Faith life is central. For Catholic families this is usually a strength. For families who are not Catholic, the school’s voluntary aided Catholic identity and parish connection should be treated as a genuine cultural feature to understand before applying.
This is a Catholic primary with clear routines, structured pupil leadership, and a strong Early Years picture, backed by an Outstanding judgement for early years in the most recent inspection. The academic data suggests solid outcomes overall, with some encouraging higher-attainment signals, alongside a few areas where parents should ask sharper questions, particularly science and how curriculum sequencing is sustained across all subjects.

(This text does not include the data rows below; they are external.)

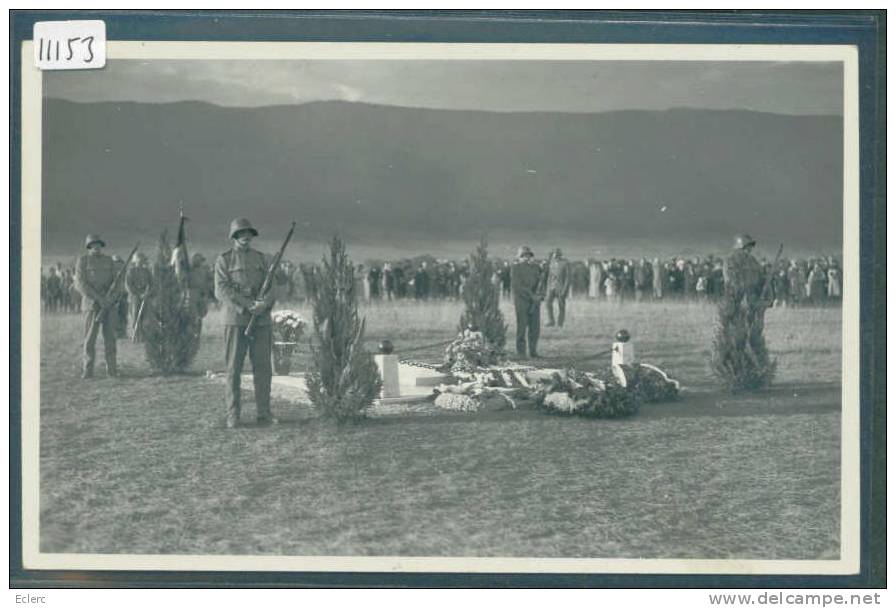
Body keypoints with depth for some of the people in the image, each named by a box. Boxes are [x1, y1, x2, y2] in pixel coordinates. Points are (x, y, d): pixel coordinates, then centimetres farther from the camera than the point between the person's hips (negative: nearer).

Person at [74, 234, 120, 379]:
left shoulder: (109, 261, 12)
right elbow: (80, 284, -9)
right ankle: (87, 371, 2)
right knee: (90, 337, -4)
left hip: (109, 303, 3)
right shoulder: (83, 260, 0)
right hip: (91, 302, -3)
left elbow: (116, 281, 9)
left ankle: (112, 370, 3)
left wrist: (114, 294, -14)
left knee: (110, 336, -1)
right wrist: (99, 298, -17)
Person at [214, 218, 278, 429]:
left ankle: (263, 413, 8)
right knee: (233, 369, -1)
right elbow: (222, 291, -7)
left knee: (263, 368, 2)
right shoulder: (224, 260, 3)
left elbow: (270, 288, 6)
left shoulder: (262, 259, 13)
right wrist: (249, 305, -16)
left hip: (261, 320, 3)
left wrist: (263, 305, -16)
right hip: (235, 320, -3)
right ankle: (232, 415, 3)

It suits families who want a faith-shaped school culture, value clear behaviour expectations, and are likely to use wraparound care. The main hurdle is admission, since demand exceeds places in this cohort, so planning early and keeping realistic alternatives on your shortlist matters.
The most recent inspection (October 2024) graded the key judgement areas as Good, with Early Years provision Outstanding. Academic outcomes show 69.67% reaching the expected standard in reading, writing and mathematics combined, above the England benchmark of 62%, alongside an 18.33% higher-standard figure compared with 8% for England.
Applications open on 1 September 2025 and close on 15 January 2026 for Lancashire’s coordinated Reception admissions. Offers are issued on 16 April 2026. If the school requires supplementary faith information for particular criteria, complete that alongside the main application route.
In the supplied admissions results, it is recorded as oversubscribed, with 87 applications for 35 offers, around 2.49 applications per place. That means it is worth applying on time and listing realistic alternatives.
Yes. Breakfast Club is published as running 7.30am to 8.45am. After School Club is published as running 3.15pm to 5.50pm on weekdays in term-time.
For Reception to Year 6, the published start is 8.45am and the end is 3.15pm, with gates open from 8.35am. Nursery session times are published separately.